This morning I sat in a Q&A session about divestment in fossil fuels through our national setting investment corporation, a movement that is passionate about socially conscious-free investments. More clearly, investing monies in companies or businesses that do not harm people, environment and the like. Hopefully that’s a clear enough picture that I’ve painted.

I’m now in my committee (OY! Committees!?!?!? Yep, that’s the congregational way of doing things) discussing resolution 14, RESOLUTION SUPPORTING COMPASSIONATE COMPREHENSIVE IMMIGRATION REFORM AND THE PROTECTION OF THE HUMAN RIGHTS OF IMMIGRANTS (sorry about the caps lock thing, I’m a little to lazy this morning to retype a copy and paste).

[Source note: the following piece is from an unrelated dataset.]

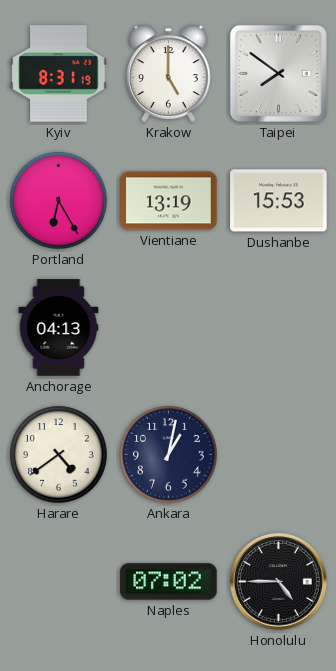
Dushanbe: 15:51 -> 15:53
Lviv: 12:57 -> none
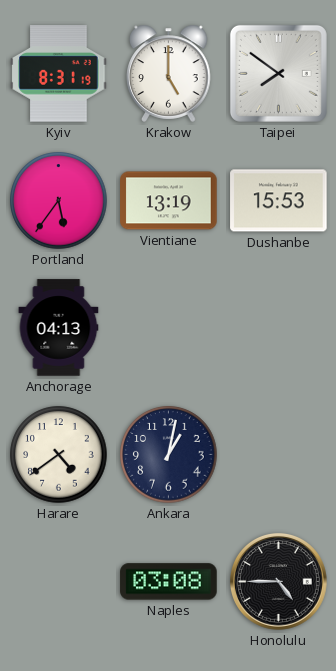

This has been an informative hour and a half,my brain breaching max capacity. If I forget a few of my family member’s names, I can blame the sheer volume of information that has my slots full.

There’s a conflict in my heart. A good conflict. While faithfully mindful of the environment as it pertains to a healthy world, i.e. agriculture, I also am pastorally mindful, compassionately mindful, of my constituents in rural NE Colorado, home of one of me largest fracking industries in the nation. If you’re familiar with both fracking and faith,you understand my conflict, the tension within which I exist. I’m also in conflict due to the context within which I pastor, rural Colorado, where labor forces for agricultural industries rely heavily upon migrant or immigrant hands.

While agricultural field or slaughter jobs are available, many Caucasian folk aren’t likely to apply for open positions. Again, conflict rises in an area with heavily Hispanic/other immigrant population rises as an economic/industry need and yet conflicting with negative or even uneducated sentiment toward the particular race or culture entering in. While our church’s local history is one of immigration and cultural resentment toward founding members, perhaps the history has been forgotten, perhaps empathy has been replaced with an unfortunate cynicism. All in all, I’m in conflict. There have been ICE raids in our locale, and did I mention, I also carry a badge, as the Commander of the Volunteer Chaplains of our local law enforcement agency. Conflict once again…layers…

…and layers…

…and layers…

…of inner, spiritual conflict.

The environmental impact of fracking is debatable in some socio-economic arenas, in other words, depending on where one lives, the opinion will likely change…greatly. Similarly, the,issue of immigration is more heated now (particularly in the southwest) than ever before, even though this present administration, while promising a better life for immigrants, is responsible for the highest rate of deportation and even detaining undocumented folk than any other administration in our nations history.

Surprised? I am.

Appalled? You should be, if you’ve heard the stories of unfair treatment, of systematic oppression only comparable to the likes of Jewish concentration camps of the late 1930’s early 1940’s.

This is all new information I’ve taken in in the last 2 hours…I’m emotionally pooped.

So here’s where I am in all of this…at the moment…as I continue to be informed by new information and by your responses, as members of the local church, to navigate a proper and valuable vote to represent who I represent…the local church member.

I am not in favor of the resolution to divest from fossil fuels as it does not address appropriately our insatiable appetite for them, aka – demand. I also do not agree with a section of the resolution that states fossil fuel companies business plans are completely flawed. Perhaps staying at the table as investors to steer these same companies toward renewable energy? My answer is, “I don’t know, but is it possible?” All things are possible.

As it pertains to the committee I am sitting on/in (follow this link to the current resolution as its been proposed before any amendments via committeeresolution #14) I am in favor of the resolution.

I’m in favor because my faith, our faith, should continuously call us into this notion of neighbor. Do you love your neighbor? St. Augustine’s definition of neighbor was whoever was standing/sitting beside you. So, I ask the question, who is your neighbor and do they have to be right beside you?

I look forward to your (the local church’s) input. God’s grace and peace to you.